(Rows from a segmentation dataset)
◆ ◆ ◆ ◆ ◆
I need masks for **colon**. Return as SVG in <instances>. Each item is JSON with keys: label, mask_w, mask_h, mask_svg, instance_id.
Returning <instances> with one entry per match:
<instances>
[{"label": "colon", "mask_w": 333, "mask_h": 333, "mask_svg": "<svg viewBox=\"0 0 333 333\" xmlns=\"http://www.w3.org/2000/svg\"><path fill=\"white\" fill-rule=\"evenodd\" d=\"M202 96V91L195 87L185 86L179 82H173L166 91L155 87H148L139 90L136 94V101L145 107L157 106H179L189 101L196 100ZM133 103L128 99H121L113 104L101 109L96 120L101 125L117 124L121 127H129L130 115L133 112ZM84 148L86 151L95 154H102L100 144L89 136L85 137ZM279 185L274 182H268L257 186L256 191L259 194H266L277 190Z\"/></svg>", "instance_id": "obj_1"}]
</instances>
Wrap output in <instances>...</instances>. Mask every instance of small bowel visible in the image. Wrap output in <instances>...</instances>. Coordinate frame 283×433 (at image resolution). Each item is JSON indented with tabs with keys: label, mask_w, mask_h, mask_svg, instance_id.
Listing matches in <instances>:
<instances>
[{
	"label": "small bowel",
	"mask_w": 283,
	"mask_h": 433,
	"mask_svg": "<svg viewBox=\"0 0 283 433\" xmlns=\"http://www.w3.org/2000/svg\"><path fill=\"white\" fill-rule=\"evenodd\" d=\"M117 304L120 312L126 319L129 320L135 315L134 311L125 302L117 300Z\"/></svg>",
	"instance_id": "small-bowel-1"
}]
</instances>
◆ ◆ ◆ ◆ ◆
Reproduce the data above, substituting "Enclose the output in" for each occurrence of "Wrap output in" and leaving every other character unchanged.

▶ [Written response]
I need masks for **colon**. Return as SVG in <instances>. Each item is JSON with keys: label, mask_w, mask_h, mask_svg, instance_id.
Returning <instances> with one entry per match:
<instances>
[{"label": "colon", "mask_w": 333, "mask_h": 333, "mask_svg": "<svg viewBox=\"0 0 333 333\" xmlns=\"http://www.w3.org/2000/svg\"><path fill=\"white\" fill-rule=\"evenodd\" d=\"M202 96V91L195 87L185 86L179 82H173L166 91L155 87H148L139 90L136 94V101L145 107L157 106H179L189 101L196 100ZM133 103L128 99H121L113 104L101 109L96 120L101 125L117 124L121 127H129L130 115L133 112ZM84 148L86 151L95 154H102L100 144L89 136L85 137ZM279 185L274 182H268L257 186L256 191L259 194H266L277 190Z\"/></svg>", "instance_id": "obj_1"}]
</instances>
Enclose the output in <instances>...</instances>. Mask every instance of small bowel visible in the image. Enclose the output in <instances>...</instances>. Coordinate frame 283×433 (at image resolution). Each item is JSON indented with tabs with keys: label, mask_w, mask_h, mask_svg, instance_id.
Listing matches in <instances>:
<instances>
[{
	"label": "small bowel",
	"mask_w": 283,
	"mask_h": 433,
	"mask_svg": "<svg viewBox=\"0 0 283 433\" xmlns=\"http://www.w3.org/2000/svg\"><path fill=\"white\" fill-rule=\"evenodd\" d=\"M117 304L120 312L126 319L129 320L135 315L134 311L125 302L117 300Z\"/></svg>",
	"instance_id": "small-bowel-1"
}]
</instances>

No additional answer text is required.